She has high expectations for you, because she has them for herself. She wouldn’t ask something of you that she wasn’t ready to do, and though she knows that a good relationship means being able to support each other, she knows that doesn’t just go one way. There may be times when she needs your help, but it’s more important to her that you know that you could ask for the same, anytime. She wants to be the shoulder you can cry on, half of the team, and bring her own independence to be able to create something stronger between you. She doesn’t expect everything to be handed to her, because she knows everything will be better if it’s built by two.

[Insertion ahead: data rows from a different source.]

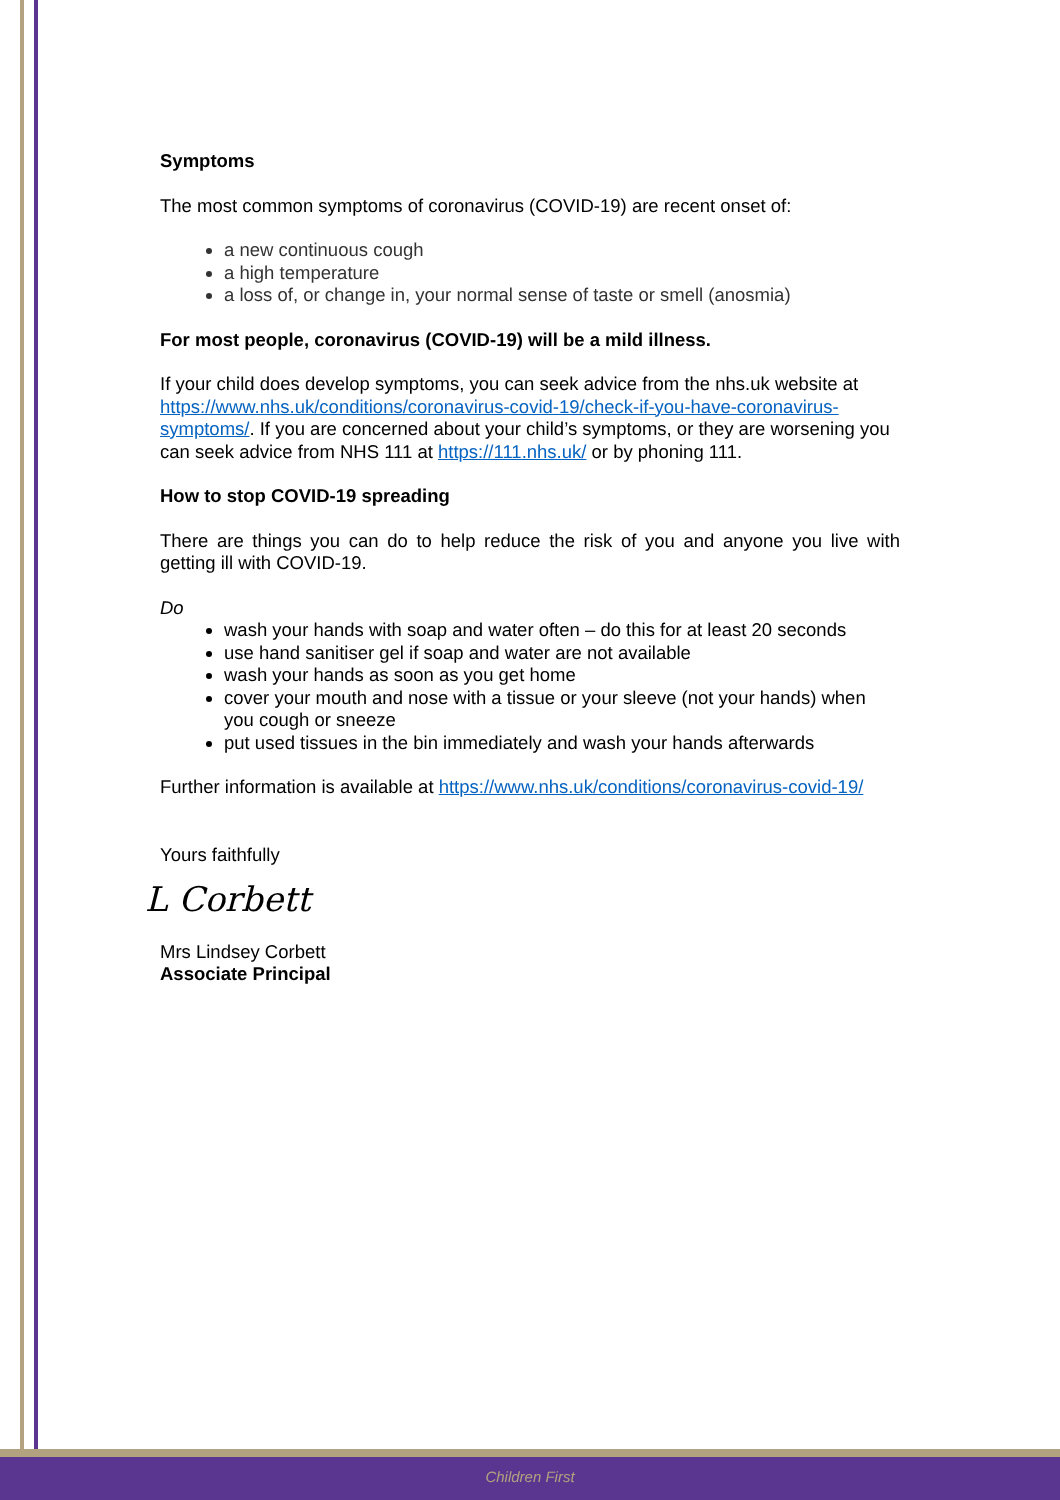Symptoms
The most common symptoms of coronavirus (COVID-19) are recent onset of:
a new continuous cough
a high temperature
a loss of, or change in, your normal sense of taste or smell (anosmia)
For most people, coronavirus (COVID-19) will be a mild illness.
If your child does develop symptoms, you can seek advice from the nhs.uk website at https://www.nhs.uk/conditions/coronavirus-covid-19/check-if-you-have-coronavirus-symptoms/. If you are concerned about your child’s symptoms, or they are worsening you can seek advice from NHS 111 at https://111.nhs.uk/ or by phoning 111.
How to stop COVID-19 spreading
There are things you can do to help reduce the risk of you and anyone you live with getting ill with COVID-19.
Do
wash your hands with soap and water often – do this for at least 20 seconds
use hand sanitiser gel if soap and water are not available
wash your hands as soon as you get home
cover your mouth and nose with a tissue or your sleeve (not your hands) when you cough or sneeze
put used tissues in the bin immediately and wash your hands afterwards
Further information is available at https://www.nhs.uk/conditions/coronavirus-covid-19/
Yours faithfully
L Corbett
Mrs Lindsey Corbett
Associate Principal
Children First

She does love to be taken out, wined and dined, brought to a favorite movie. But she wants to do the same for you. She wants to say “No, I’ve got this” when you’re reaching for your wallet, and to not let you look at the bill. She wants to surprise you by cooking dinner at home, sure, but she also wants to surprise you by taking you out to an amazing one. She doesn’t believe in the outdated gender norms of “the man always pays,” or “the woman always takes care of the home,” because she knows that there is joy in doing both. She’s not afraid of being in the kitchen because she knows that we don’t have to reject every stereotype, but she’s not afraid to break them, either.
It makes her happy to treat you because that’s what life’s about, and only children get taken care of 100 percent of the time. She knows it’s about give and take.

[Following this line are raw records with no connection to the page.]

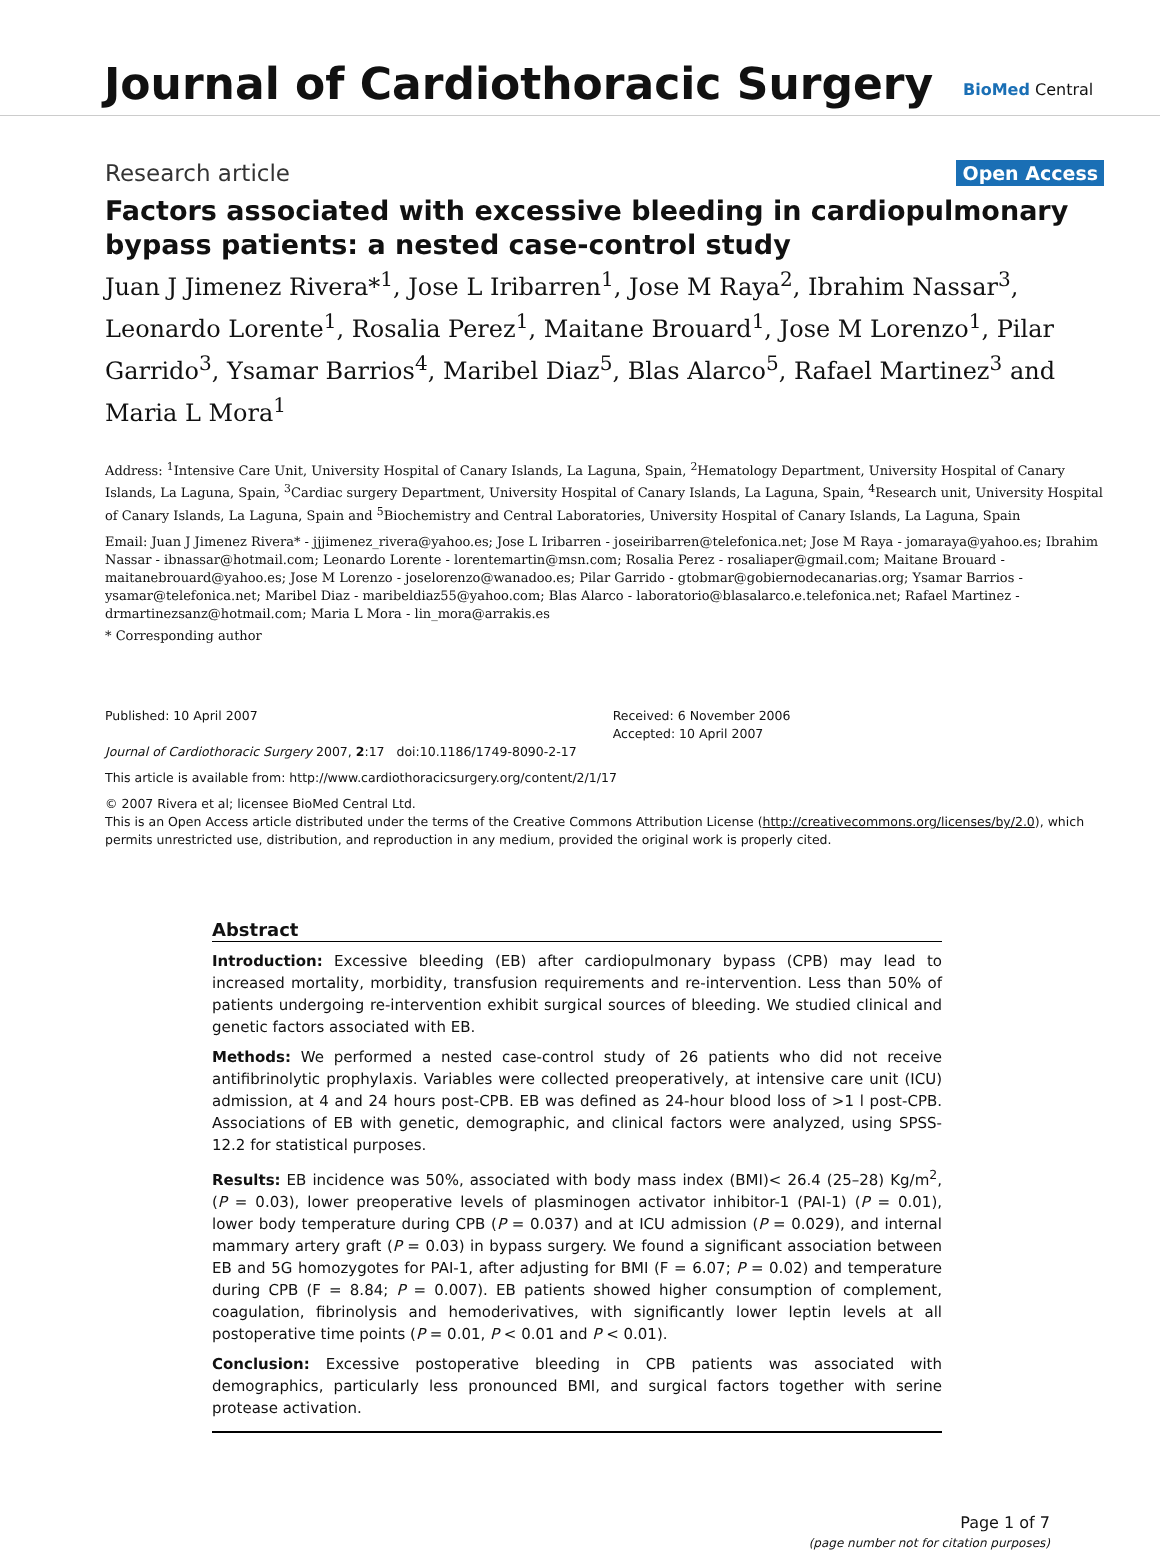Journal of Cardiothoracic Surgery
BioMed Central
Research article Open Access
Factors associated with excessive bleeding in cardiopulmonary bypass patients: a nested case-control study
Juan J Jimenez Rivera*<sup>1</sup>, Jose L Iribarren<sup>1</sup>, Jose M Raya<sup>2</sup>, Ibrahim Nassar<sup>3</sup>, Leonardo Lorente<sup>1</sup>, Rosalia Perez<sup>1</sup>, Maitane Brouard<sup>1</sup>, Jose M Lorenzo<sup>1</sup>, Pilar Garrido<sup>3</sup>, Ysamar Barrios<sup>4</sup>, Maribel Diaz<sup>5</sup>, Blas Alarco<sup>5</sup>, Rafael Martinez<sup>3</sup> and Maria L Mora<sup>1</sup>
Address: <sup>1</sup>Intensive Care Unit, University Hospital of Canary Islands, La Laguna, Spain, <sup>2</sup>Hematology Department, University Hospital of Canary Islands, La Laguna, Spain, <sup>3</sup>Cardiac surgery Department, University Hospital of Canary Islands, La Laguna, Spain, <sup>4</sup>Research unit, University Hospital of Canary Islands, La Laguna, Spain and <sup>5</sup>Biochemistry and Central Laboratories, University Hospital of Canary Islands, La Laguna, Spain
Email: Juan J Jimenez Rivera* - jjjimenez_rivera@yahoo.es; Jose L Iribarren - joseiribarren@telefonica.net; Jose M Raya - jomaraya@yahoo.es; Ibrahim Nassar - ibnassar@hotmail.com; Leonardo Lorente - lorentemartin@msn.com; Rosalia Perez - rosaliaper@gmail.com; Maitane Brouard - maitanebrouard@yahoo.es; Jose M Lorenzo - joselorenzo@wanadoo.es; Pilar Garrido - gtobmar@gobiernodecanarias.org; Ysamar Barrios - ysamar@telefonica.net; Maribel Diaz - maribeldiaz55@yahoo.com; Blas Alarco - laboratorio@blasalarco.e.telefonica.net; Rafael Martinez - drmartinezsanz@hotmail.com; Maria L Mora - lin_mora@arrakis.es
* Corresponding author
Published: 10 April 2007
Journal of Cardiothoracic Surgery 2007, 2:17 doi:10.1186/1749-8090-2-17
Received: 6 November 2006
Accepted: 10 April 2007
This article is available from: http://www.cardiothoracicsurgery.org/content/2/1/17
© 2007 Rivera et al; licensee BioMed Central Ltd.
This is an Open Access article distributed under the terms of the Creative Commons Attribution License (http://creativecommons.org/licenses/by/2.0), which permits unrestricted use, distribution, and reproduction in any medium, provided the original work is properly cited.
Abstract
Introduction: Excessive bleeding (EB) after cardiopulmonary bypass (CPB) may lead to increased mortality, morbidity, transfusion requirements and re-intervention. Less than 50% of patients undergoing re-intervention exhibit surgical sources of bleeding. We studied clinical and genetic factors associated with EB.
Methods: We performed a nested case-control study of 26 patients who did not receive antifibrinolytic prophylaxis. Variables were collected preoperatively, at intensive care unit (ICU) admission, at 4 and 24 hours post-CPB. EB was defined as 24-hour blood loss of >1 l post-CPB. Associations of EB with genetic, demographic, and clinical factors were analyzed, using SPSS-12.2 for statistical purposes.
Results: EB incidence was 50%, associated with body mass index (BMI)< 26.4 (25–28) Kg/m<sup>2</sup>, (P = 0.03), lower preoperative levels of plasminogen activator inhibitor-1 (PAI-1) (P = 0.01), lower body temperature during CPB (P = 0.037) and at ICU admission (P = 0.029), and internal mammary artery graft (P = 0.03) in bypass surgery. We found a significant association between EB and 5G homozygotes for PAI-1, after adjusting for BMI (F = 6.07; P = 0.02) and temperature during CPB (F = 8.84; P = 0.007). EB patients showed higher consumption of complement, coagulation, fibrinolysis and hemoderivatives, with significantly lower leptin levels at all postoperative time points (P = 0.01, P < 0.01 and P < 0.01).
Conclusion: Excessive postoperative bleeding in CPB patients was associated with demographics, particularly less pronounced BMI, and surgical factors together with serine protease activation.
Page 1 of 7
(page number not for citation purposes)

And when it comes to communication, she knows it’s key, but she also doesn’t expect anyone to be “on” 100 percent of the time. If you’re having a night out with the guys, she doesn’t expect that you’ll text her every minute, and she doesn’t get jealous because she sees your female coworker writing on your Facebook wall. She has enough confidence in herself, and in the relationship, to know that what you have doesn’t need to be reassured and confirmed every minute of every day. It’s okay to take a breather every now and again, because then you’ll have something to talk about when you see each other next.
Besides, she knows that some of the best communication is spontaneous. Picking up your phone in the morning to a lovely text, or a dirty picture, or something totally unexpected is part of what makes life romantic. Not feeling like your communication has to be on a schedule is part of that, and she doesn’t expect anyone to check in with her on a mandated basis. She’s doing fine, and you don’t have to worry about her.
Because when she needs you, she’ll ask. She’s not afraid of looking weak, because she knows that everyone needs help sometimes, and nothing about that makes you a weak or fragile person. The whole point of being in love is to be on a team, and to not have to go through everything alone. And when she’s feeling low, she trusts that you’ll be there to support her, or just to listen, because she would do the same for you. Your support is what makes her strong, what allows her to pursue her independence, and what gives that confidence. She’s not afraid of seeming “needy,” because she knows that when you love someone, you need them. In the best way possible.
A real woman brings this knowledge to her relationships because she doesn’t want one built on what he can buy, or how often he texts her to check in. She wants one built on equality and love, like only two real adults can actually have.